GOAL. In the planning tutorial text, what is omitted from the actions of a STRIPS task to form its relaxed planning task?

EXCERPTED TEXT.
13./14. Lets prepare for exam - Exercises
In this tutorial, we will go over several heuristics of classical planning and probabilistic planning as a preparation for exam. If you have your own exercises or you struggle with any topic, prepare it for the tutorial.
Delete relaxation heuristics
A relaxed planning task of STRIPS task $\Pi = \langle F, A, s_0, g \rangle$, where $a = \langle pre_a, add_a, del_a \rangle$ is a task $Pi^+ = \langle F, A^+, s_0, g \rangle$, where the delete effects of actions are omitted, i.e., $a^+ = \langle pre_{a^+}, add_{a^+}, \emptyset \rangle$.
The optimal heuristic of $\Pi$ is denoted $h^*$ and for $\Pi^+$. However, the heuristic values cannot be computed in polynomial time, therefore, we use estimates: $h^{max}, h^{add}, h^{ff}$. In this tutorial, we consider $\Pi = \Pi^+$ and $h^{max} \leq h^+ = h^* \leq h^{add}$ and $h^+ = h^* \leq h^{ff}$ hold.

SUPPLIED RECORDS.

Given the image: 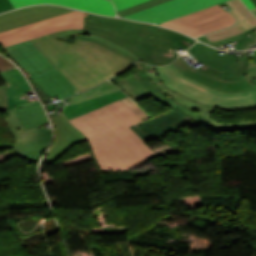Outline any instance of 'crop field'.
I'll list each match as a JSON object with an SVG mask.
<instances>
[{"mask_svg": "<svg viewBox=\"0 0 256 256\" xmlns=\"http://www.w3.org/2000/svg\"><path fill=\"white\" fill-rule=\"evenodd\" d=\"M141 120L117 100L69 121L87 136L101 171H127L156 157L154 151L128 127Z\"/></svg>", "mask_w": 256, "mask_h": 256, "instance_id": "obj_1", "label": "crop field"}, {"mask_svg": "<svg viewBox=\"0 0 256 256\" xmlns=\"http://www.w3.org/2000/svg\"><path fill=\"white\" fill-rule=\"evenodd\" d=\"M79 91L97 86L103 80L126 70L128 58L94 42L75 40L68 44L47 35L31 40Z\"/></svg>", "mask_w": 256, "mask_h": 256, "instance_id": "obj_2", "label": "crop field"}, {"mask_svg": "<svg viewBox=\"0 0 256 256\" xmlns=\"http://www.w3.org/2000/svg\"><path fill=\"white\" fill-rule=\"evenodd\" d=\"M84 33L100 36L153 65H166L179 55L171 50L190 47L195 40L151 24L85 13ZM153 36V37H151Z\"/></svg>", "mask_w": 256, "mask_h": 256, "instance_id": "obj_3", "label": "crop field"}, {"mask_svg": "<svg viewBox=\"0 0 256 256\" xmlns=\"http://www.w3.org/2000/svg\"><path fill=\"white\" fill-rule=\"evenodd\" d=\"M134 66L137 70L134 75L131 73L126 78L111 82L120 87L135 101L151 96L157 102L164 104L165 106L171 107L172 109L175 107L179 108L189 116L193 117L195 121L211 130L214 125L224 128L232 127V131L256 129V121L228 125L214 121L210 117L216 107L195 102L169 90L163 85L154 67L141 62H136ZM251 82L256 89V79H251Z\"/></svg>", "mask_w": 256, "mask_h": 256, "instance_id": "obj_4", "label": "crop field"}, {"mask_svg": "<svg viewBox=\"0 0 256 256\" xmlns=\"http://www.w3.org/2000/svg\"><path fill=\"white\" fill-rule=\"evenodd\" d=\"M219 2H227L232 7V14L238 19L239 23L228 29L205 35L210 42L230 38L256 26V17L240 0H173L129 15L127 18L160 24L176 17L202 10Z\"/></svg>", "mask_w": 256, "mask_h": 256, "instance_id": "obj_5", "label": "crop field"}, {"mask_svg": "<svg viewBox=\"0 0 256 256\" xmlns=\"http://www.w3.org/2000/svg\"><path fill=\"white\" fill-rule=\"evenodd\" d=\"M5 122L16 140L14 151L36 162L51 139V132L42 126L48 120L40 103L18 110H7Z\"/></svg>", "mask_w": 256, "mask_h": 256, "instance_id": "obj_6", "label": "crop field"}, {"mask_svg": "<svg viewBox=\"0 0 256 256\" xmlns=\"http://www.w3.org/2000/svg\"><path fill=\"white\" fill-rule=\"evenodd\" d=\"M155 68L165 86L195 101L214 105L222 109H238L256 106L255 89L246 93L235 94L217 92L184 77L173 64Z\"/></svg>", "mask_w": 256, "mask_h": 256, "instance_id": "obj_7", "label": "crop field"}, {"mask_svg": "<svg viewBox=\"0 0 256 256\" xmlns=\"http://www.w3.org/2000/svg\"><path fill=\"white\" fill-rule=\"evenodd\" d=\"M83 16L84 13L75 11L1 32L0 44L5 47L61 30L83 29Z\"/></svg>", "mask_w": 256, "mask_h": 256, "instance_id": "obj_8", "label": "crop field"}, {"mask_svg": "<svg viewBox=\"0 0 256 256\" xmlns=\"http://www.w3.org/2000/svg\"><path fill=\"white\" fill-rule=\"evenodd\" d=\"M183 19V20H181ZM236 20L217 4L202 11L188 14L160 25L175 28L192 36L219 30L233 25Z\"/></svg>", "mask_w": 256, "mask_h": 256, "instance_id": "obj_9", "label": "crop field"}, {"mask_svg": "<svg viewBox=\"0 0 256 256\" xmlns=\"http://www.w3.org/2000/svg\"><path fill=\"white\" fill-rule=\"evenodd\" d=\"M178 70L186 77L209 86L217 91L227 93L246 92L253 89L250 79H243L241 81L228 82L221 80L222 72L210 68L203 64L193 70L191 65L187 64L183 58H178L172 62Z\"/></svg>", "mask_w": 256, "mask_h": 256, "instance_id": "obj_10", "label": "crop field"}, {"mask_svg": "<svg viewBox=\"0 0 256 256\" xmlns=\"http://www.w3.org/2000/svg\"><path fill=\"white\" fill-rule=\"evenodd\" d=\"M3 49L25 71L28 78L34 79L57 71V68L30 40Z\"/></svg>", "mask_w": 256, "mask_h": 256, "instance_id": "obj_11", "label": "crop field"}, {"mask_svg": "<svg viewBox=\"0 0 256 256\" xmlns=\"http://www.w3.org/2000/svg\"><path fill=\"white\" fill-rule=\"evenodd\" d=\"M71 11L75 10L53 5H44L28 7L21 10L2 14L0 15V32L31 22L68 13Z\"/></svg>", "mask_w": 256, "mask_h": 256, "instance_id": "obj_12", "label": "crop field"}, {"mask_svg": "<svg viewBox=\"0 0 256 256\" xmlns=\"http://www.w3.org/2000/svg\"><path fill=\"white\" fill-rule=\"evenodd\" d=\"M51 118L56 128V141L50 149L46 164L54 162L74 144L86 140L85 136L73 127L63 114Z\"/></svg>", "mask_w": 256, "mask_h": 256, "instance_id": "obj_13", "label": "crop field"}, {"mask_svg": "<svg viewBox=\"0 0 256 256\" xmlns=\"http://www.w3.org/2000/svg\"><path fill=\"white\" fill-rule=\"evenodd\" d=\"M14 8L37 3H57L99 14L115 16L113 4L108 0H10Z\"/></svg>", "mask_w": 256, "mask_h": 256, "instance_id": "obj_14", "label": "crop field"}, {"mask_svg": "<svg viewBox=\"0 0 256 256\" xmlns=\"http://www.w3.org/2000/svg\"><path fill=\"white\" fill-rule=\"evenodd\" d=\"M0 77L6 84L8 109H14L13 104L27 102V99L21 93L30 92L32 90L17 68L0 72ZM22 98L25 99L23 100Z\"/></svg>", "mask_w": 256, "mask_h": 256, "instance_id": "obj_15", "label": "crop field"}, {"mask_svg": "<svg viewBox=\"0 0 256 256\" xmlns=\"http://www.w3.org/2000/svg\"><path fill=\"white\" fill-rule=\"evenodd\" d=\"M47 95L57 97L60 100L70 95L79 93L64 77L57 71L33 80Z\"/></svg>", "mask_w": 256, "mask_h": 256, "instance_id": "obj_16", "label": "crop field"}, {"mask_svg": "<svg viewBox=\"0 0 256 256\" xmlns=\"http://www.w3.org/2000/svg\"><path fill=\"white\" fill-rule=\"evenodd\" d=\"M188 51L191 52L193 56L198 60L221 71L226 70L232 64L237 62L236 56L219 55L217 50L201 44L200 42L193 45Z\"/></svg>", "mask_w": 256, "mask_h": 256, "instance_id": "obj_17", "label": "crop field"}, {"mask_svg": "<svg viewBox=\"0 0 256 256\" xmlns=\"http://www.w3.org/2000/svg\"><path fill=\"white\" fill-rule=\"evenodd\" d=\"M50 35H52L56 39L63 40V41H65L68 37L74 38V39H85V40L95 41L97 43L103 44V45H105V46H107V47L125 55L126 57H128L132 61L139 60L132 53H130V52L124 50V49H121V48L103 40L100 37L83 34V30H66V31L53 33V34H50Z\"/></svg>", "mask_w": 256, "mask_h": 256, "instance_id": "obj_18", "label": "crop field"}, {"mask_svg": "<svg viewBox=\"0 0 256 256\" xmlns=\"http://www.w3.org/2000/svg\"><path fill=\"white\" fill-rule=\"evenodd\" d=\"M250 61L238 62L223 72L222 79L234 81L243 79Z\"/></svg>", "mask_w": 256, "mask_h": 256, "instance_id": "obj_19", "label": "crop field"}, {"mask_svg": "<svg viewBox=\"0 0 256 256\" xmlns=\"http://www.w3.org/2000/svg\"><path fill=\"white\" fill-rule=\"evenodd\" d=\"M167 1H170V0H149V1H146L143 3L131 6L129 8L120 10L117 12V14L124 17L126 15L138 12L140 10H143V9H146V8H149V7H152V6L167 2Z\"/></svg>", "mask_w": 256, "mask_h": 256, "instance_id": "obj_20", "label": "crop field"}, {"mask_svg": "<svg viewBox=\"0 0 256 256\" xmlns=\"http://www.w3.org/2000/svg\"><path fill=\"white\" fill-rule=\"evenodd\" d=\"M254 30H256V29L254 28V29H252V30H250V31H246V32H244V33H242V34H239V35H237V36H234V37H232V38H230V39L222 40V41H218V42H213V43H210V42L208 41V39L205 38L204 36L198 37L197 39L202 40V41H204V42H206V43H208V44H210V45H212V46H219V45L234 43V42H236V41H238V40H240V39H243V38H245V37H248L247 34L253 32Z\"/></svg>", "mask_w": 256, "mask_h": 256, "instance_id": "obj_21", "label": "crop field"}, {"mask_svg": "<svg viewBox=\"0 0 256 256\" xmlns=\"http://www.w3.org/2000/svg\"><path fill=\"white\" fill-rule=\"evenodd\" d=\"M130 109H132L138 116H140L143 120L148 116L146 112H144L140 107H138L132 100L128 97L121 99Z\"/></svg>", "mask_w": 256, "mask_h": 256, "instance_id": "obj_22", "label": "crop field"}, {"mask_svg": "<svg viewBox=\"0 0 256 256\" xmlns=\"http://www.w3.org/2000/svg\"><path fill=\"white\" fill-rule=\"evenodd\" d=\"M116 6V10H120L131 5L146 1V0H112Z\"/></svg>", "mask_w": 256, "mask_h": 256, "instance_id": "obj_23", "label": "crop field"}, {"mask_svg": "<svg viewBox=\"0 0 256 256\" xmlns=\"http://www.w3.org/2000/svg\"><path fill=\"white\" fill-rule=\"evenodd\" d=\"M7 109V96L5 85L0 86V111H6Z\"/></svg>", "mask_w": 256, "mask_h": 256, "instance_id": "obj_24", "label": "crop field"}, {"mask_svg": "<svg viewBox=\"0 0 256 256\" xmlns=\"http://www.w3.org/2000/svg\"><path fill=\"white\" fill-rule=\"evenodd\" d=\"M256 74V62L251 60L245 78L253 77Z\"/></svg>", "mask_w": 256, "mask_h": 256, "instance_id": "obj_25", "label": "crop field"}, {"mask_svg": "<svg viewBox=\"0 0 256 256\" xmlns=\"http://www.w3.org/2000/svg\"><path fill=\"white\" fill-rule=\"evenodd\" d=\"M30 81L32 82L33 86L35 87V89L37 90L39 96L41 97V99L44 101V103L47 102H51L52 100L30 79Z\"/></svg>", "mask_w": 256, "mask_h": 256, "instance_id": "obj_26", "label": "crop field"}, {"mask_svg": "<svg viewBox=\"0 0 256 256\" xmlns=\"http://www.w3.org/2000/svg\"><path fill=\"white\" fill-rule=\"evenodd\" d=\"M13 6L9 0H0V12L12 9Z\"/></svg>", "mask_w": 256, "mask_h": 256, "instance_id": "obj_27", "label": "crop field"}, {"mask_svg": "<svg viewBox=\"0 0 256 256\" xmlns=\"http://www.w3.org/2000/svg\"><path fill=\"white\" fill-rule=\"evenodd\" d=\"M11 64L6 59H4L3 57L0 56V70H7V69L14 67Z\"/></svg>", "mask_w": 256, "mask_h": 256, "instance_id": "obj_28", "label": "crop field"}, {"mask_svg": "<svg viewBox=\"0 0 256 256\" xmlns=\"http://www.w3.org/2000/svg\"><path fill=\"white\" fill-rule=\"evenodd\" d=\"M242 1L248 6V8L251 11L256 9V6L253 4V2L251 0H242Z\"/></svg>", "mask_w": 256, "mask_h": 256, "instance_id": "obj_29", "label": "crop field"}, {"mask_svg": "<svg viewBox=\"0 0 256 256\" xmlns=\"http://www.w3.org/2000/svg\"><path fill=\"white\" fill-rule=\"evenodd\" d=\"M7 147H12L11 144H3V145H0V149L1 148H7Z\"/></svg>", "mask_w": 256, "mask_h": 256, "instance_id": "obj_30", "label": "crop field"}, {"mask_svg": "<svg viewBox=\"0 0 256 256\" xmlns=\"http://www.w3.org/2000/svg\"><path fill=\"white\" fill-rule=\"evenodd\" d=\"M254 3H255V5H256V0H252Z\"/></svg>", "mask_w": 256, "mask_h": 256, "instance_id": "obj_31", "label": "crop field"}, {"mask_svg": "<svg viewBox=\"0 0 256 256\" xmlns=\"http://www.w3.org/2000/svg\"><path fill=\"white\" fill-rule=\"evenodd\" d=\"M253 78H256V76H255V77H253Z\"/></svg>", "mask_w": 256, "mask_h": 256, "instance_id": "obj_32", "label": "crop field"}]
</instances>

ANSWER. The delete effects of the actions are omitted.